White Lentil Walnut Risotto
with Roasted Broccoli & Peppers
INGREDIENTS
- 2 Not Chick'n Bouillon Cube
- 6 tbsp white miso paste
- 2 onions
- 6 garlic cloves
- 20 oz broccoli florets
- 2 yellow bell pepper
- 1½ cups arborio rice
- 1½ cup ivory lentils
- ¾ cup walnuts
- 3 lemons
- 3 tbsp vegan butter
- 4 tbsp olive oil*
- Salt and pepper*
- 1 ½ cups dry white wine*
- *Not Included
- For full ingredient list, see Nutrition
INSTRUCTIONS
Preheat the oven to 400°F. Add 12 cups water, just 1 ½ of the bouillon cubes, and the miso paste to a medium saucepan over medium heat, and bring the broth to a simmer. Peel and dice the onions. Peel and mince the garlic. Cut the broccoli florets into bite-sized pieces. Trim, deseed, and chop the bell pepper into 1 inch pieces.

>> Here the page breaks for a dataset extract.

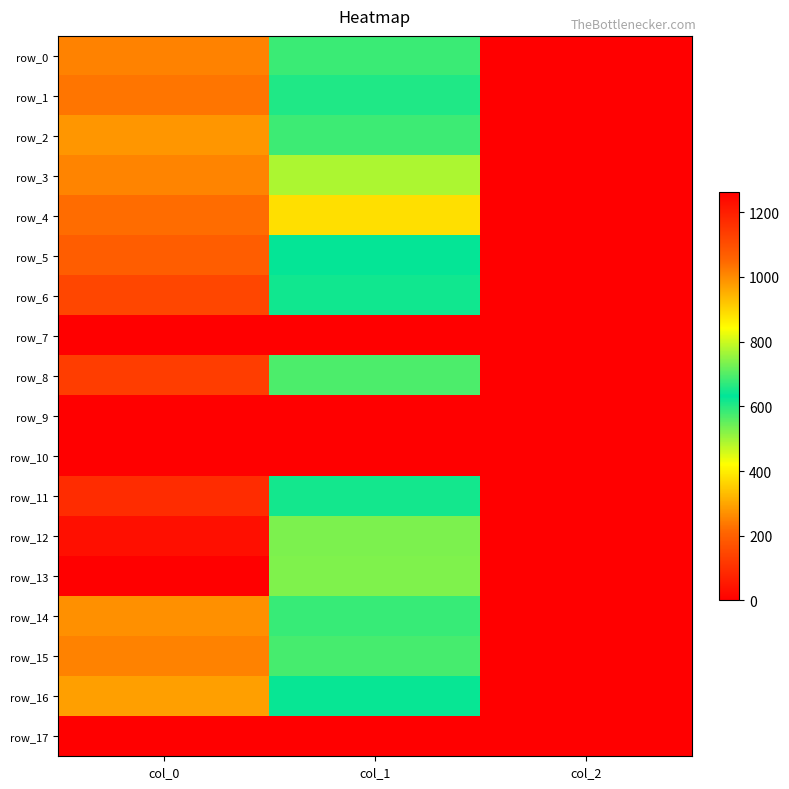

The row_13 series shows 224.5 at col_1. True or false?

False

Add 3 tbsp olive oil to a large pot over medium heat. Add the diced onion and garlic and cook, stirring often, until softened, about 3 to 5 minutes. Add the rice and ivory lentils to the skillet and cook, stirring occasionally, until the grains are shiny, about 2 to 3 minutes.
Add 1 cup of broth from the saucepan to the skillet. Stir the rice frequently and let the liquid bubble away until it’s almost all absorbed. Add another 1 cup of broth, stirring frequently, and cook until it’s almost all absorbed. Continue this process, adding a ½ cup of broth at a time, until your rice is tender, about 35 to 40 minutes.
Add the broccoli florets and chopped bell peppers to 1 or 2 baking sheets and toss with 2 tbsp olive oil and a pinch of salt and pepper. Roast vegetables until tender and browned in places, about 15 to 18 minutes.
Halve the lemons. Once the rice is tender, stir in the butter. Squeeze the juice from the lemons into the risotto, off of the heat. Taste and adjust seasoning with salt and pepper.
Divide the white lentil risotto between shallow bowls and top with the roasted broccoli, peppers, and chopped walnuts. Bon appetit!